Alexis Dehorta, Youth Medical Journal 2020

Categories
Biomedical Research

Discovering Genotypes Through Gel Electrophoresis

Humans are able to isolate their DNA through a series of different techniques such as using centripetal force and alternating temperatures in order to later use the isolated DNA in a Polymerase Chain Reaction (PCR) experiment. In this article, I am going to discuss how I used my remaining products from my PCR experiment to discover my genotype.  

The process I used to deductively discover what my genotype was is called Gel Electrophoresis. Gel Electrophoresis is a method that allows individuals to abstract and analyze a variety of macromolecules depending on their size or charge. In simpler terms, Gel Electrophoresis is used to separate DNA fragments such as DNA, RNA, and proteins based on individual size or charge. First, DNA samples are loaded into small slits at the end of a gel also known as wells or indentations. The gel electrophoresis is utilized by researchers so that they can visually see and analyze the separation of fragments. Furthermore, there is an electrical component that is used in the electrophoresis process, when applied, the electrical current pulls the DNA samples through the gel. Because DNA fragments are negatively charged, they move towards the positive electrode. Lastly, depending on the size and charge of the macromolecules, the molecules will migrate in different directions and at different speeds which help researchers to deduce various conclusions.

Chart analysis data
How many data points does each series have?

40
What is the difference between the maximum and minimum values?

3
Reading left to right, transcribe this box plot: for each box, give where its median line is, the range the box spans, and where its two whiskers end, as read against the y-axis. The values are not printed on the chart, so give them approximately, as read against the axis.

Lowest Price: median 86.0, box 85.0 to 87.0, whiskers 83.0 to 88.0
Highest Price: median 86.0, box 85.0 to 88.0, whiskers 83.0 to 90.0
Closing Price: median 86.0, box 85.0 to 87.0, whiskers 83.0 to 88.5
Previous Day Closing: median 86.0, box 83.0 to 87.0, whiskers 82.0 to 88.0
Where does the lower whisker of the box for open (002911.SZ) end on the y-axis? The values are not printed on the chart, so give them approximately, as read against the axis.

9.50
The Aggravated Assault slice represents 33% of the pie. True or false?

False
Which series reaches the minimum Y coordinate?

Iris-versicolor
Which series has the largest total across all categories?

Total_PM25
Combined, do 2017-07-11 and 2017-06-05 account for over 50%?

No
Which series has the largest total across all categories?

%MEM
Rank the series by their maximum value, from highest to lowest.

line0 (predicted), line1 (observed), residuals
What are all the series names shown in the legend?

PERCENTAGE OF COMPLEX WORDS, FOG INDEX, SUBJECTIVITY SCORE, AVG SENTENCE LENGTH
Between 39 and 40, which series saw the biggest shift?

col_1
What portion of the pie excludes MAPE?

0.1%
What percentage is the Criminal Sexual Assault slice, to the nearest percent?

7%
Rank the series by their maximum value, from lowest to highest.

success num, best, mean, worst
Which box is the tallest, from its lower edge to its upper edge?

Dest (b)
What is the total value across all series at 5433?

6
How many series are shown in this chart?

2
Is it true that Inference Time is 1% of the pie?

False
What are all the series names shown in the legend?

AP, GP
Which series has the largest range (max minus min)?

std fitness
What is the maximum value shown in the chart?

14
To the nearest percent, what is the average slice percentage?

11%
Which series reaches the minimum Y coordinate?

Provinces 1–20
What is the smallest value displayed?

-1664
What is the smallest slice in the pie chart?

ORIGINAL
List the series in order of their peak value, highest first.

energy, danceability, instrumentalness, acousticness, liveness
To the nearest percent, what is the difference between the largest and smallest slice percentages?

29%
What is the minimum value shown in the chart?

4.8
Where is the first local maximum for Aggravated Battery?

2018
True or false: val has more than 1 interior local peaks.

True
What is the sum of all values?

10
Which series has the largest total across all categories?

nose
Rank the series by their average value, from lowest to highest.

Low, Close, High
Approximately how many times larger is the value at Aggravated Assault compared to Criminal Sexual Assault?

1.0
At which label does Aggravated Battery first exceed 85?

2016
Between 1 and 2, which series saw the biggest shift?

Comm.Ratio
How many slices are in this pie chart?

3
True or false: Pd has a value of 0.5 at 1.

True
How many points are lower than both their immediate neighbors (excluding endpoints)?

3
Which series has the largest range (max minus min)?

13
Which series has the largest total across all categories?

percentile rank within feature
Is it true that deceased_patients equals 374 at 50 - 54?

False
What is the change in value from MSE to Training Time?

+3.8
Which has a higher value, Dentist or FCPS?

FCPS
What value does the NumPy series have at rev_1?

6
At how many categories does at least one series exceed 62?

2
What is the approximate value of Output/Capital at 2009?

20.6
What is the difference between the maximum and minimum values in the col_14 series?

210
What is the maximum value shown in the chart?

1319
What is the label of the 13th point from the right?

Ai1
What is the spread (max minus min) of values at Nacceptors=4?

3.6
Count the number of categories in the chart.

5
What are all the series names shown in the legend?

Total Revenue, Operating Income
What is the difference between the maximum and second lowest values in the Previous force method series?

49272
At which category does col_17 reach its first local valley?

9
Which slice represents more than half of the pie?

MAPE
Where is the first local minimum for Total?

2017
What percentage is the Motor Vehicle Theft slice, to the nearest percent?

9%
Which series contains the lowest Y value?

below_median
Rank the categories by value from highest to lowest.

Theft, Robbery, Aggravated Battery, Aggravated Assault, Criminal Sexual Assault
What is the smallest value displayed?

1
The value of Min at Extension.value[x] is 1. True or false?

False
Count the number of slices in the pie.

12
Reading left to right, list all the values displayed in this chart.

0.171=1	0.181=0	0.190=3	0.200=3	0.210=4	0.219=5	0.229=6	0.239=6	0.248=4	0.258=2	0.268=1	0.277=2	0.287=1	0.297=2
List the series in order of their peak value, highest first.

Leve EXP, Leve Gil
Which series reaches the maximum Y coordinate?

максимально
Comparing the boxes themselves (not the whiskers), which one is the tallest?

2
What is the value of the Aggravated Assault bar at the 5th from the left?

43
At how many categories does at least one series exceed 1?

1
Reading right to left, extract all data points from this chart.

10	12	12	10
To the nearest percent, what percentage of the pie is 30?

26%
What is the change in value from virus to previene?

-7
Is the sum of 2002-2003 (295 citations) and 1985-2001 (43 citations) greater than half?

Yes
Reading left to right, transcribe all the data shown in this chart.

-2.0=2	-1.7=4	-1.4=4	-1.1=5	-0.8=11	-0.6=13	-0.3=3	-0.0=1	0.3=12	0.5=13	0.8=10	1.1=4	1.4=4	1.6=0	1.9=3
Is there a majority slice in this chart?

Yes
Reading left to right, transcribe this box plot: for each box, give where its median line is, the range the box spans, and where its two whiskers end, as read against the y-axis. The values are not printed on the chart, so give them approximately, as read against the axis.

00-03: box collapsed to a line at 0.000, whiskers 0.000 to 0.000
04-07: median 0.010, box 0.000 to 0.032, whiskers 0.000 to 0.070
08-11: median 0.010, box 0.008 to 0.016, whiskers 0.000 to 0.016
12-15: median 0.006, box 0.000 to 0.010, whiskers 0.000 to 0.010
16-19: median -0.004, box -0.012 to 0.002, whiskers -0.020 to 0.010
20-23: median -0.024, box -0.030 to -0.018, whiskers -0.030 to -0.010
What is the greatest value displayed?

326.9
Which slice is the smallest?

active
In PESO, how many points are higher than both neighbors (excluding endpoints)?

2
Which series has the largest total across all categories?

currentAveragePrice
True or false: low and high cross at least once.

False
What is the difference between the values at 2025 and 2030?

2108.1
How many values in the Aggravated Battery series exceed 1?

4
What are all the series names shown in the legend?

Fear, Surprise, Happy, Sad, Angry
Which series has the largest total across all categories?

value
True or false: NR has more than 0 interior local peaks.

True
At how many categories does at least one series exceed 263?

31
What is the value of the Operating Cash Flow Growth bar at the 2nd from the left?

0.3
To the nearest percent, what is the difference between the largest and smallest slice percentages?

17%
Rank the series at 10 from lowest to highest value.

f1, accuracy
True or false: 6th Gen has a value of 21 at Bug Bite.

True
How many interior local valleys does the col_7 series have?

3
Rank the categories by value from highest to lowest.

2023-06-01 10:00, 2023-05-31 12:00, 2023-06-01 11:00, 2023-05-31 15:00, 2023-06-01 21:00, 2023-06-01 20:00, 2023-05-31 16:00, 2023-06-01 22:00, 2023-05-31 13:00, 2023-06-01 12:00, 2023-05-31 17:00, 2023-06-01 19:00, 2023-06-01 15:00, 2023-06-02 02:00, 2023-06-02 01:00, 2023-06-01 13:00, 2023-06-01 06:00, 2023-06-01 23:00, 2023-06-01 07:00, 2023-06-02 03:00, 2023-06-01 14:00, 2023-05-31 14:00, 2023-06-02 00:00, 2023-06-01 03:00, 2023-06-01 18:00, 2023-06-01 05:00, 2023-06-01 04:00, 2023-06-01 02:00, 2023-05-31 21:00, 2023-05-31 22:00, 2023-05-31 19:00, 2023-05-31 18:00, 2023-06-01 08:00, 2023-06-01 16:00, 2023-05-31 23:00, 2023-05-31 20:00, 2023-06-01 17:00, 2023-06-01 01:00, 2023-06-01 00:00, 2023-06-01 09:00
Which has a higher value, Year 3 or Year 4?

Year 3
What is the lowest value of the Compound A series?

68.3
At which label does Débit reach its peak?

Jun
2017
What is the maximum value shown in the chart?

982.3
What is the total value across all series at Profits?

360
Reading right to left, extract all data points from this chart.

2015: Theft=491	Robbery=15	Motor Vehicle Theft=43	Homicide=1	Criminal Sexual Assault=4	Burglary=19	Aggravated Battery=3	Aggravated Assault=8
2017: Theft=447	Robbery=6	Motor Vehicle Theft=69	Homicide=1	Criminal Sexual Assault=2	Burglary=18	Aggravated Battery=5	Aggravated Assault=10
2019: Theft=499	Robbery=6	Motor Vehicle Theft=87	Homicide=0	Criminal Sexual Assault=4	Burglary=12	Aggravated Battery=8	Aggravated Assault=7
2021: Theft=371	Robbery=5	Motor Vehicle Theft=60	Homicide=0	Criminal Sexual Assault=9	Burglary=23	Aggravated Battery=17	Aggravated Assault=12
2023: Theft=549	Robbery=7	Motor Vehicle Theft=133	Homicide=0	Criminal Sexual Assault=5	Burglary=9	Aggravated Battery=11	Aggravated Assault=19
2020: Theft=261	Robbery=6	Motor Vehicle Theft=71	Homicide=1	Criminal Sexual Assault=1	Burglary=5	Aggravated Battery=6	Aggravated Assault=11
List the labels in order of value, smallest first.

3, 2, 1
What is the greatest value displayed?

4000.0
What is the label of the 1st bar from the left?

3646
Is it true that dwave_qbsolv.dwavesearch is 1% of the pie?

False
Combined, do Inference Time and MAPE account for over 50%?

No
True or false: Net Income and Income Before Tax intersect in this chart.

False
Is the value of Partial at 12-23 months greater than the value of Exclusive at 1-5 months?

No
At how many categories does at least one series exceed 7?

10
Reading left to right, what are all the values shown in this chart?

* How to complete this task *
Duplicate the part of the gel electrophoresis passage above that starts with "Discovering Genotypes Through" and goes on through "discover my genotype.".

* Exercise response *
Discovering Genotypes Through Gel Electrophoresis

Humans are able to isolate their DNA through a series of different techniques such as using centripetal force and alternating temperatures in order to later use the isolated DNA in a Polymerase Chain Reaction (PCR) experiment. In this article, I am going to discuss how I used my remaining products from my PCR experiment to discover my genotype.